Powerset as Antigen: Can Google Resist Microsoft’s New Threat

August 20, 2008

I found the write ups about Satya Nadella’s observations about Microsoft’s use of the Powerset technology in WebProNews, Webware.com, and Business Week magnetizing. Each of these write ups converged on a single key idea; namely, Microsoft will use the Powerset / Xerox PARC technology to exploit Google’s inability to deal with tailoring a search experience to deliver a better search experience a user. The media attention directed at a conference focused on generating traffic to a Web site without regard to the content on that site, its provenance, or its accuracy is downright remarkable. Add together the assertion that Powerset will hobble the Google, and I may have to extend my anti-baloney shields another 5,000 kilometers.

Let’s tackle some realities:

  1. To kill Google, a company has to jump over, leap frog, or out innovate Google. Using technology that dates from the 1990s, poses scaling challenges, and must be “hooked” into the existing Microsoft infrastructure is a way to narrow a gap, but it’s not enough to do much to wound, impair, or kill Google. If you know something about the Xerox PARC technology that I’m missing, please, tell me. I profiled Inxight Software in one of my studies. Although different from Xerox PARC technology used by Powerset, it was close enough to identify some strengths and weaknesses. One issue is the computational load the system imposes. Maybe I’m wrong but scaling is a big deal when extending “context” to lots of users.
  2. Microsoft is slipping further behind Google. The company is paying users, and it is still losing market share. Read my short post on this subject here. Even if the data are off by an order of magnitude, Microsoft is not making headway in the Web search market share.
  3. Cost is a big deal. Microsoft appears to have unlimited resources. I’m not so sure. If Google’s $1 of infrastructure investment buys 4X the performance that a Microsoft $1 does, Microsoft has an infrastructure challenge that could cost more than even Microsoft can afford.

Collected data entries
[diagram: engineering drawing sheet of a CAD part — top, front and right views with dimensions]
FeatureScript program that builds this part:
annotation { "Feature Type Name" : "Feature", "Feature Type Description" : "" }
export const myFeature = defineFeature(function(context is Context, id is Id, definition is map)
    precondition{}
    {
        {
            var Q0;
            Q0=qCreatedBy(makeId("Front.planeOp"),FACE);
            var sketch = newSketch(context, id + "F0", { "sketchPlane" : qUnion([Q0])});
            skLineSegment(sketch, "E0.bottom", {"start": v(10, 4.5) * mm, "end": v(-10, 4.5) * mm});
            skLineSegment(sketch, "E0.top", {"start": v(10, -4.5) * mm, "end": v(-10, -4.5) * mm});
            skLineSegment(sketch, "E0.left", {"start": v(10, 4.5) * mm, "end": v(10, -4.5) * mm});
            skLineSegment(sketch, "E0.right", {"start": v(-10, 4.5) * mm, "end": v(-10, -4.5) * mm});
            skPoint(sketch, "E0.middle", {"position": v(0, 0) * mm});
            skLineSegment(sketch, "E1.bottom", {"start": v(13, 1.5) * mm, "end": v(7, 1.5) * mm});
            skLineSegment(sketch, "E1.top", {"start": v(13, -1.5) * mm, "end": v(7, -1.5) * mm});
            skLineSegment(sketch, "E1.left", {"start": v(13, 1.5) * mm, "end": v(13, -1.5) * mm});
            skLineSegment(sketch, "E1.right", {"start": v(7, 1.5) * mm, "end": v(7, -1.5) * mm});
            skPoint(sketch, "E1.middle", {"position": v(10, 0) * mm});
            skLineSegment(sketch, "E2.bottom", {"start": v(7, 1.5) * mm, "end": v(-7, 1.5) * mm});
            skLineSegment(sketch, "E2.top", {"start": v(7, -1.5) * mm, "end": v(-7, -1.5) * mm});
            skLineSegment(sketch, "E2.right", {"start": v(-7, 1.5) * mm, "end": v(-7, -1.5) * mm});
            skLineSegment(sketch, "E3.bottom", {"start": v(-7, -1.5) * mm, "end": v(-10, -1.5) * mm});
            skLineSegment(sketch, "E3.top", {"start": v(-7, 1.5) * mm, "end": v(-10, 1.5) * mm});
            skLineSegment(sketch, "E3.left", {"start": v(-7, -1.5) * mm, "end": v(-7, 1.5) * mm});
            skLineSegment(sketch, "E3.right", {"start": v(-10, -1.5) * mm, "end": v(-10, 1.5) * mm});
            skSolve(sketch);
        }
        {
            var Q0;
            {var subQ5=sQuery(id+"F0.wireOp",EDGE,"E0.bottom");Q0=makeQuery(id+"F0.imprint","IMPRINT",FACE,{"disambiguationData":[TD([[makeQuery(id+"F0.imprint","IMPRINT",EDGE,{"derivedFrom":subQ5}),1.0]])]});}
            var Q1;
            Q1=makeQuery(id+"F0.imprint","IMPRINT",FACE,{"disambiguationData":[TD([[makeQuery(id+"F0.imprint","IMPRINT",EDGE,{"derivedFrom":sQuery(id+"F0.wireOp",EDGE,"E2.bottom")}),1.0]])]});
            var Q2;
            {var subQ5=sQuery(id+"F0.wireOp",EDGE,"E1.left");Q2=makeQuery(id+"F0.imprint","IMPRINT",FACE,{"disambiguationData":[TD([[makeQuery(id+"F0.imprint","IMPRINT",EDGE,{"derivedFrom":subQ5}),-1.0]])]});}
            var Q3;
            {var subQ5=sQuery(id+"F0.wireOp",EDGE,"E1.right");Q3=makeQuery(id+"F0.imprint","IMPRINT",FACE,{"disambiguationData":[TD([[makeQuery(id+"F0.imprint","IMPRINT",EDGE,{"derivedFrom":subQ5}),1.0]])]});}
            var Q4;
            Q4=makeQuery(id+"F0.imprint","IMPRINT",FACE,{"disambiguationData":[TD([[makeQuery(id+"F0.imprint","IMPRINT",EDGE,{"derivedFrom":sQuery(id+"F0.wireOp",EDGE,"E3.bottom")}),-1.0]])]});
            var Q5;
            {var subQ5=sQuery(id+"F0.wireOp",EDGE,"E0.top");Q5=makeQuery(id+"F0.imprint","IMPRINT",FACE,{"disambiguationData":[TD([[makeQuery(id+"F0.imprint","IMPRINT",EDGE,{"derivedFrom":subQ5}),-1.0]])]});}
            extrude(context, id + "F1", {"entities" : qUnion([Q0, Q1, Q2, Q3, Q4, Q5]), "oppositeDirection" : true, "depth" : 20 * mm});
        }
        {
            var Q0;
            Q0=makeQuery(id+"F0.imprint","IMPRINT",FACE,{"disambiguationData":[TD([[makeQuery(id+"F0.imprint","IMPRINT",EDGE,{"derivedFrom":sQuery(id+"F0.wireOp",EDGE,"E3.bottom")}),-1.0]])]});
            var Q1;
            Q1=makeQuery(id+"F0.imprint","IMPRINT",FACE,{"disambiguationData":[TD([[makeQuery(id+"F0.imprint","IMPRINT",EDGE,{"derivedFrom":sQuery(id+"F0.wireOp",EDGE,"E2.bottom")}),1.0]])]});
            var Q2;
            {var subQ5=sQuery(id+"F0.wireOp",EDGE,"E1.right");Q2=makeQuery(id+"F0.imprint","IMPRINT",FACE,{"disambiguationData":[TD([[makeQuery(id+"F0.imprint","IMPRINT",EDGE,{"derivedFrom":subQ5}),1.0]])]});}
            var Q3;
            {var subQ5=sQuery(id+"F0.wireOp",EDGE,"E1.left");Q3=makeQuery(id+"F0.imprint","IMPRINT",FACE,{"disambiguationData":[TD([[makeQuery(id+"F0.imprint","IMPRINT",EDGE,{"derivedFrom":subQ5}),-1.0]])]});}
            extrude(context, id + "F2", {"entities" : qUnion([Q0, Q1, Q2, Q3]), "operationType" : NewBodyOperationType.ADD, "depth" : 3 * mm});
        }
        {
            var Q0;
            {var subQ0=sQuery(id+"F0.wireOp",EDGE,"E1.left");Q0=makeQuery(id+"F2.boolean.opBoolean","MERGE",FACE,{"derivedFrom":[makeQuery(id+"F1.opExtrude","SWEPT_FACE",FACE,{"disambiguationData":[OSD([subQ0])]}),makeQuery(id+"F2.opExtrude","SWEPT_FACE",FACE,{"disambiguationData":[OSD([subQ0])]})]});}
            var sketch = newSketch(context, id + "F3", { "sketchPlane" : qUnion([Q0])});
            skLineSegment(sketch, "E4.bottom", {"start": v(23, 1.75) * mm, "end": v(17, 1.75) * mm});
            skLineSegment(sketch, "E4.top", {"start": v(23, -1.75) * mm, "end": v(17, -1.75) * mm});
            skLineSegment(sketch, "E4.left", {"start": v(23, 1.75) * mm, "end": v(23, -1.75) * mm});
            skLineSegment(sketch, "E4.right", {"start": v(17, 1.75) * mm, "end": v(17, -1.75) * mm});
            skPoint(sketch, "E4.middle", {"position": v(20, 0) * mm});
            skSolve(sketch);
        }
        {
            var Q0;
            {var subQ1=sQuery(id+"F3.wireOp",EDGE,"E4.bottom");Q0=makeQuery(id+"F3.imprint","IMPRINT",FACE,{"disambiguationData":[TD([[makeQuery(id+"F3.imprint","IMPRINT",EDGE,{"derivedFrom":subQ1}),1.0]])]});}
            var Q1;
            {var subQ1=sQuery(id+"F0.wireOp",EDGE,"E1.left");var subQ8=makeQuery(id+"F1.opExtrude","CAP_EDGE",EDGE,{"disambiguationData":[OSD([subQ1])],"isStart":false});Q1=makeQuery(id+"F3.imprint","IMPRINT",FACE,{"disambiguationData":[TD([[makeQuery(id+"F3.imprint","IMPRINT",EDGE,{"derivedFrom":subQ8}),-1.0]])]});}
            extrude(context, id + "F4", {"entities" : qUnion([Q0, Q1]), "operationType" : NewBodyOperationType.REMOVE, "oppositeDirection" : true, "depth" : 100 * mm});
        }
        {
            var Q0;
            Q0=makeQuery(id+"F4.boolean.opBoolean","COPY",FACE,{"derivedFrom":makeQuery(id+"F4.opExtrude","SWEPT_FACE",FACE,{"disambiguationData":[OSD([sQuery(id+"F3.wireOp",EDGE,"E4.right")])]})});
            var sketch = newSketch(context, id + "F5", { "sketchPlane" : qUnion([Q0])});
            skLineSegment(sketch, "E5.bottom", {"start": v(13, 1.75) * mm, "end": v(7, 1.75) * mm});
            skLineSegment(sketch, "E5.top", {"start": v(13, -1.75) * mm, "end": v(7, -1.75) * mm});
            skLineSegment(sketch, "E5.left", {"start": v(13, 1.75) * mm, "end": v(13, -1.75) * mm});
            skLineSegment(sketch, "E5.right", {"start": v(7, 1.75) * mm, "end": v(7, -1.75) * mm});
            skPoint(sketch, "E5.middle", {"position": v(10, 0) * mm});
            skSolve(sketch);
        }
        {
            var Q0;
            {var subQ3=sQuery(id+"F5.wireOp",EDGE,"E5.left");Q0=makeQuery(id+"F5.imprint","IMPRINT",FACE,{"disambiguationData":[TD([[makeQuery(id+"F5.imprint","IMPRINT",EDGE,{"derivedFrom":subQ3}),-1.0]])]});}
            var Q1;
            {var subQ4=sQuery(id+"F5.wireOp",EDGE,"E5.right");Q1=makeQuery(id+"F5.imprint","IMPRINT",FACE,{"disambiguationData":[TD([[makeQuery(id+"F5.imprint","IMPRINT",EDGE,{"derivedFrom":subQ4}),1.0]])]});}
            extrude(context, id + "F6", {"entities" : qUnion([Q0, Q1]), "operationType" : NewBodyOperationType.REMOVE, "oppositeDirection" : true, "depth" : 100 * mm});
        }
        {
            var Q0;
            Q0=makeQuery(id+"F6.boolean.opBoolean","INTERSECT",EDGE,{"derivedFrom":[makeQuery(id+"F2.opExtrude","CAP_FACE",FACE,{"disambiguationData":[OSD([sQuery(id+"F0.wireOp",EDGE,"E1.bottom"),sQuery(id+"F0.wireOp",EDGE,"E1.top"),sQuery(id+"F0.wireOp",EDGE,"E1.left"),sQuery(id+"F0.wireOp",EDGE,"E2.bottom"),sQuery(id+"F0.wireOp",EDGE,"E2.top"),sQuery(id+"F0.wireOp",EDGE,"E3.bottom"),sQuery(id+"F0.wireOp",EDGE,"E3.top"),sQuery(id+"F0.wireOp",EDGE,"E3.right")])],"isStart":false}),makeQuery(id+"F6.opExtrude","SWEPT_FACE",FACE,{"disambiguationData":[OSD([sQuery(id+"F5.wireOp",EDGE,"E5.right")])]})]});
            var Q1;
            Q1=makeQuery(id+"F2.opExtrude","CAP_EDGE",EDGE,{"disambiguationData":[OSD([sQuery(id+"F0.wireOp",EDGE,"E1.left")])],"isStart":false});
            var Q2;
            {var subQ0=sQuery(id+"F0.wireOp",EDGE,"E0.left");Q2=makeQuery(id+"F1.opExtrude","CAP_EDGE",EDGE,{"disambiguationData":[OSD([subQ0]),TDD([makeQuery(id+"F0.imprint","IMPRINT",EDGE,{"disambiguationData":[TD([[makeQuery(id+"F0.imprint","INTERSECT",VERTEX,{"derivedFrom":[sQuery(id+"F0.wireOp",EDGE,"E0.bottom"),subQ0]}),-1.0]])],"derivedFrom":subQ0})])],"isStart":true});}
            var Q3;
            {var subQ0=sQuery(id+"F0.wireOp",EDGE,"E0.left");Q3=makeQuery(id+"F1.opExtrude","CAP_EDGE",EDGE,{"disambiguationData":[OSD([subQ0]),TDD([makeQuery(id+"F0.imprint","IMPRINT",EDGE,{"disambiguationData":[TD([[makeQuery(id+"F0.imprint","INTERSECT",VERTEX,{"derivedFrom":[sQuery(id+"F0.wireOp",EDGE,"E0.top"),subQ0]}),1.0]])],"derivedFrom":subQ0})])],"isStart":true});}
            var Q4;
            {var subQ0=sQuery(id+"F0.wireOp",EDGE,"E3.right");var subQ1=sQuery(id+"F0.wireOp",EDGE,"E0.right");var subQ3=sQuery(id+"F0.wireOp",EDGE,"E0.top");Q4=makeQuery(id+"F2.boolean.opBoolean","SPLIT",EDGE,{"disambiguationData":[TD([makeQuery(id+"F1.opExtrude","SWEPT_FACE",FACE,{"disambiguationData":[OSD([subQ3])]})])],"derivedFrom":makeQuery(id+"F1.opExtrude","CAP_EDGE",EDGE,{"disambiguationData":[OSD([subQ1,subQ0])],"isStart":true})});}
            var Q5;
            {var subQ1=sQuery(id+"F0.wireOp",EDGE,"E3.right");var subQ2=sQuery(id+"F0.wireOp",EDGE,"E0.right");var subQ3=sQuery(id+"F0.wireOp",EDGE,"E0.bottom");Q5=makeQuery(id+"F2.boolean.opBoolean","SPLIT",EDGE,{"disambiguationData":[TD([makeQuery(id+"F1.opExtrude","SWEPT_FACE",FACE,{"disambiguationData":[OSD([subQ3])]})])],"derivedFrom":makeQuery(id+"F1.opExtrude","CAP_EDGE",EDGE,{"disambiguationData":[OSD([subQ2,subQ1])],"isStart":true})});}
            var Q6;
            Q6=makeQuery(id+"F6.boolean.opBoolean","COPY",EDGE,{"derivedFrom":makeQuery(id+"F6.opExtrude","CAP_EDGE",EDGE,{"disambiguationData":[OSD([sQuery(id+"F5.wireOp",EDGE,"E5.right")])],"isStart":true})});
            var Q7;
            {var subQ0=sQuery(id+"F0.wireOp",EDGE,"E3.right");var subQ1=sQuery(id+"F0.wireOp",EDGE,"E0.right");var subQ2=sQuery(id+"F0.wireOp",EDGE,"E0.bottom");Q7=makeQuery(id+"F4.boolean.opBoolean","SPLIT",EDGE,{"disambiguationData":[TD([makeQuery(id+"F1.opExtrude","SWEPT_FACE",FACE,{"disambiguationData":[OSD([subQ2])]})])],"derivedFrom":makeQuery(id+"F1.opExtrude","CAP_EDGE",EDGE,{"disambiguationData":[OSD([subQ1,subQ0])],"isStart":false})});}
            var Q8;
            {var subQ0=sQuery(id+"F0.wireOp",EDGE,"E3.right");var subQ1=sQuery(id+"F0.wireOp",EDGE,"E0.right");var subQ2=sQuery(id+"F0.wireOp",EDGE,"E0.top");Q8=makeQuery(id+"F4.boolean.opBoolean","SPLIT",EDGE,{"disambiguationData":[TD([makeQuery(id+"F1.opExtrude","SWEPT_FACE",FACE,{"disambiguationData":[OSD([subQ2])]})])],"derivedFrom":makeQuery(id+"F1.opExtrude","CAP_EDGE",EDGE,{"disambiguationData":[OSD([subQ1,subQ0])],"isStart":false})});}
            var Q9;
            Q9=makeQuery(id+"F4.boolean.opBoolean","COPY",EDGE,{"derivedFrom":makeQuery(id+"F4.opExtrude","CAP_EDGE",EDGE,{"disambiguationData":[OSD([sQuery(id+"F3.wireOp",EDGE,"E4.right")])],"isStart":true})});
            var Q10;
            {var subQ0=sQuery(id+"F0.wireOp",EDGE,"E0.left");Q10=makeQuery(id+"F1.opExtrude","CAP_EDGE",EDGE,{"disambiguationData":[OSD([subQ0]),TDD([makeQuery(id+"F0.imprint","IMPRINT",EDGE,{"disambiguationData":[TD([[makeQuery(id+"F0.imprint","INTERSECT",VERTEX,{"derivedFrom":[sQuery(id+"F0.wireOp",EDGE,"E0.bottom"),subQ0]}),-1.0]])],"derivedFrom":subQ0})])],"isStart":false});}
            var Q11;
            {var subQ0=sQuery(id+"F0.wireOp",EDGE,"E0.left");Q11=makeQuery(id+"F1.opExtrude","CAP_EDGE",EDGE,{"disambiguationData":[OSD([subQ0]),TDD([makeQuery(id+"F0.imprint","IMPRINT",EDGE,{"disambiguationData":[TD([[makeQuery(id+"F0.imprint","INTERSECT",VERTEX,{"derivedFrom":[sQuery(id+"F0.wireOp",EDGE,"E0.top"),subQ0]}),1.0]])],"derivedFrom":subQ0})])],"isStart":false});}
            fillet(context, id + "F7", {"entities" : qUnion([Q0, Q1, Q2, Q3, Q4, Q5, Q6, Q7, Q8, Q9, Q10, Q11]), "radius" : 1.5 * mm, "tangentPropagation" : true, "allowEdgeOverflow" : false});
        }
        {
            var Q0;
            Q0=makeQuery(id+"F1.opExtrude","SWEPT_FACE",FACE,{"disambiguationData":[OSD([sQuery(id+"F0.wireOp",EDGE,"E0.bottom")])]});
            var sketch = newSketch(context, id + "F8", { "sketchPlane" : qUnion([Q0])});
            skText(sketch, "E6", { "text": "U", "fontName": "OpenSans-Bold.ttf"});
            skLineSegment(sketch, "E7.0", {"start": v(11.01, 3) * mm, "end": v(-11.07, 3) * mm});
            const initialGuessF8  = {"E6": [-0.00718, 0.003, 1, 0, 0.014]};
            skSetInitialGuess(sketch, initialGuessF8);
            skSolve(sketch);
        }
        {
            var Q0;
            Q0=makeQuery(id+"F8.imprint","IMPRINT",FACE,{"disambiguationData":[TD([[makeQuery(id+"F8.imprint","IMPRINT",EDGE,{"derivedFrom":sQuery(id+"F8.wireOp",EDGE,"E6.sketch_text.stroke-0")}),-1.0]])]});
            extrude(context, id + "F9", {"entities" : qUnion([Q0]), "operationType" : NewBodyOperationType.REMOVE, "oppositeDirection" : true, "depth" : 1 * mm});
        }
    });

**About this task:**
Answer these questions about the post on Powerset and Google, one per line:
1. In which three outlets did the writer find the write ups about Satya Nadella's observations?
2. Which company did the writer profile in one of the studies?
3. What does the post say Microsoft is doing to users while it still loses market share?
The records are material of their own, separate from the text.

**Answer area:**
1. WebProNews, Webware.com, and Business Week
2. Inxight Software
3. Paying them